Could you write out the listing below exactly as it stands, leaving out the pictures?
##### SUPPLIED MATERIAL
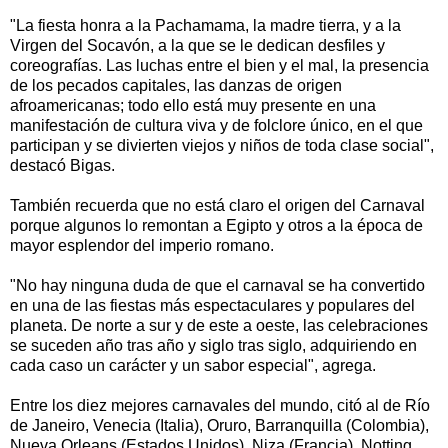
"La fiesta honra a la Pachamama, la madre tierra, y a la
Virgen del Socavón, a la que se le dedican desfiles y
coreografías. Las luchas entre el bien y el mal, la presencia
de los pecados capitales, las danzas de origen
afroamericanas; todo ello está muy presente en una
manifestación de cultura viva y de folclore único, en el que
participan y se divierten viejos y niños de toda clase social",
destacó Bigas.
También recuerda que no está claro el origen del Carnaval
porque algunos lo remontan a Egipto y otros a la época de
mayor esplendor del imperio romano.
"No hay ninguna duda de que el carnaval se ha convertido
en una de las fiestas más espectaculares y populares del
planeta. De norte a sur y de este a oeste, las celebraciones
se suceden año tras año y siglo tras siglo, adquiriendo en
cada caso un carácter y un sabor especial", agrega.
Entre los diez mejores carnavales del mundo, citó al de Río
de Janeiro, Venecia (Italia), Oruro, Barranquilla (Colombia),
Nueva Orleans (Estados Unidos), Niza (Francia), Notting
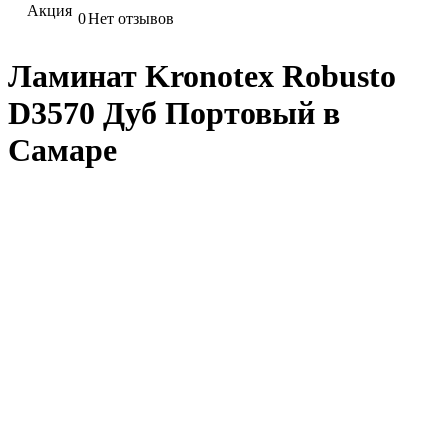
Акция
0
Нет отзывов
Ламинат Kronotex Robusto
D3570 Дуб Портовый в
Самаре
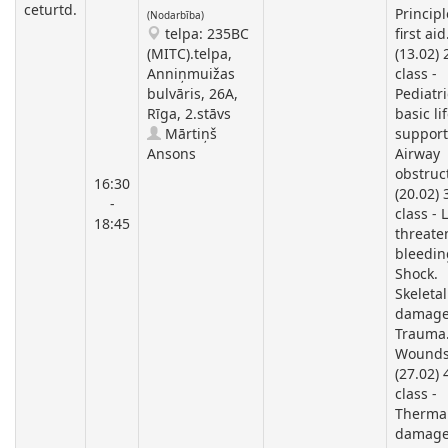
ceturtd.
Principl
(Nodarbība)
telpa: 235BC
first aid
(MITC).telpa,
(13.02)
Anniņmuižas
class -
bulvāris, 26A,
Pediatri
Rīga, 2.stāvs
basic li
Mārtiņš
support
Ansons
Airway
obstruc
16:30
(20.02) 
-
class - L
18:45
threate
bleedin
Shock.
Skeletal
damage
Trauma
Wounds
(27.02) 
class -
Therma
damage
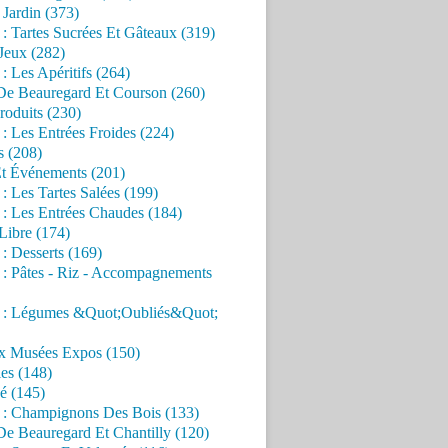
Jardin (373)
 : Tartes Sucrées Et Gâteaux (319)
Jeux (282)
 : Les Apéritifs (264)
 De Beauregard Et Courson (260)
roduits (230)
 : Les Entrées Froides (224)
s (208)
Et Événements (201)
 : Les Tartes Salées (199)
 : Les Entrées Chaudes (184)
Libre (174)
 : Desserts (169)
 : Pâtes - Riz - Accompagnements
s : Légumes &Quot;Oubliés&Quot;
x Musées Expos (150)
es (148)
é (145)
s : Champignons Des Bois (133)
De Beauregard Et Chantilly (120)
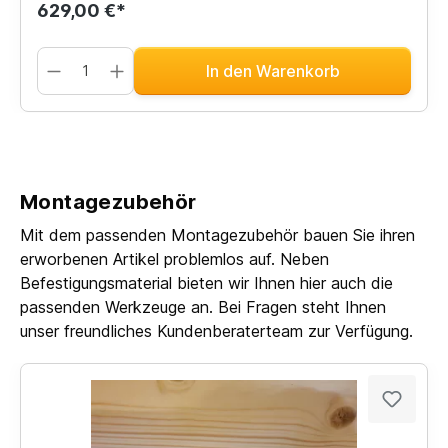
629,00 €*
In den Warenkorb
Montagezubehör
Mit dem passenden Montagezubehör bauen Sie ihren
erworbenen Artikel problemlos auf. Neben
Befestigungsmaterial bieten wir Ihnen hier auch die
passenden Werkzeuge an. Bei Fragen steht Ihnen
unser freundliches Kundenberaterteam zur Verfügung.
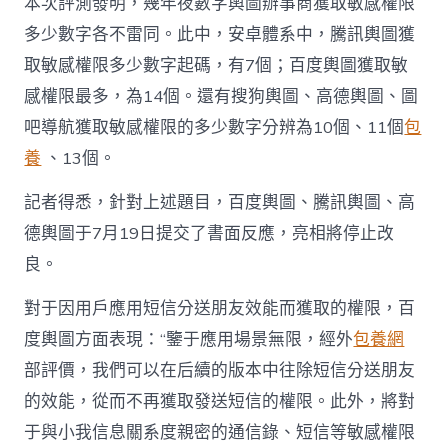
本次評測發明，幾年夜數字輿圖辦事商獲取敏感權限
多少數字各不雷同。此中，安卓體系中，騰訊輿圖獲
取敏感權限多少數字起碼，有7個；百度輿圖獲取敏
感權限最多，為14個。還有搜狗輿圖、高德輿圖、圖
吧導航獲取敏感權限的多少數字分辨為10個、11個
包
養
、13個。
記者得悉，針對上述題目，百度輿圖、騰訊輿圖、高
德輿圖于7月19日提交了書面反應，亮相將停止改
良。
對于因用戶應用短信分送朋友效能而獲取的權限，百
度輿圖方面表現：“鑒于應用場景無限，經外
包養網
部評價，我們可以在后續的版本中往除短信分送朋友
的效能，從而不再獲取發送短信的權限。此外，將對
于與小我信息關系度親密的通信錄、短信等敏感權限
##########
* **ANSWER SPACE**:
"La fiesta honra a la Pachamama, la madre tierra, y a la
Virgen del Socavón, a la que se le dedican desfiles y
coreografías. Las luchas entre el bien y el mal, la presencia
de los pecados capitales, las danzas de origen
afroamericanas; todo ello está muy presente en una
manifestación de cultura viva y de folclore único, en el que
participan y se divierten viejos y niños de toda clase social",
destacó Bigas.
También recuerda que no está claro el origen del Carnaval
porque algunos lo remontan a Egipto y otros a la época de
mayor esplendor del imperio romano.
"No hay ninguna duda de que el carnaval se ha convertido
en una de las fiestas más espectaculares y populares del
planeta. De norte a sur y de este a oeste, las celebraciones
se suceden año tras año y siglo tras siglo, adquiriendo en
cada caso un carácter y un sabor especial", agrega.
Entre los diez mejores carnavales del mundo, citó al de Río
de Janeiro, Venecia (Italia), Oruro, Barranquilla (Colombia),
Nueva Orleans (Estados Unidos), Niza (Francia), Notting
Акция
0
Нет отзывов
Ламинат Kronotex Robusto
D3570 Дуб Портовый в
Самаре
ceturtd.
Principl
(Nodarbība)
telpa: 235BC
first aid
(MITC).telpa,
(13.02)
Anniņmuižas
class -
bulvāris, 26A,
Pediatri
Rīga, 2.stāvs
basic li
Mārtiņš
support
Ansons
Airway
obstruc
16:30
(20.02) 
-
class - L
18:45
threate
bleedin
Shock.
Skeletal
damage
Trauma
Wounds
(27.02) 
class -
Therma
damage
Jardin (373)
 : Tartes Sucrées Et Gâteaux (319)
Jeux (282)
 : Les Apéritifs (264)
 De Beauregard Et Courson (260)
roduits (230)
 : Les Entrées Froides (224)
s (208)
Et Événements (201)
 : Les Tartes Salées (199)
 : Les Entrées Chaudes (184)
Libre (174)
 : Desserts (169)
 : Pâtes - Riz - Accompagnements
s : Légumes &Quot;Oubliés&Quot;
x Musées Expos (150)
es (148)
é (145)
s : Champignons Des Bois (133)
De Beauregard Et Chantilly (120)
629,00 €*
In den Warenkorb
Montagezubehör
Mit dem passenden Montagezubehör bauen Sie ihren
erworbenen Artikel problemlos auf. Neben
Befestigungsmaterial bieten wir Ihnen hier auch die
passenden Werkzeuge an. Bei Fragen steht Ihnen
unser freundliches Kundenberaterteam zur Verfügung.
本次評測發明，幾年夜數字輿圖辦事商獲取敏感權限
多少數字各不雷同。此中，安卓體系中，騰訊輿圖獲
取敏感權限多少數字起碼，有7個；百度輿圖獲取敏
感權限最多，為14個。還有搜狗輿圖、高德輿圖、圖
吧導航獲取敏感權限的多少數字分辨為10個、11個
包
養
、13個。
記者得悉，針對上述題目，百度輿圖、騰訊輿圖、高
德輿圖于7月19日提交了書面反應，亮相將停止改
良。
對于因用戶應用短信分送朋友效能而獲取的權限，百
度輿圖方面表現：“鑒于應用場景無限，經外
包養網
部評價，我們可以在后續的版本中往除短信分送朋友
的效能，從而不再獲取發送短信的權限。此外，將對
于與小我信息關系度親密的通信錄、短信等敏感權限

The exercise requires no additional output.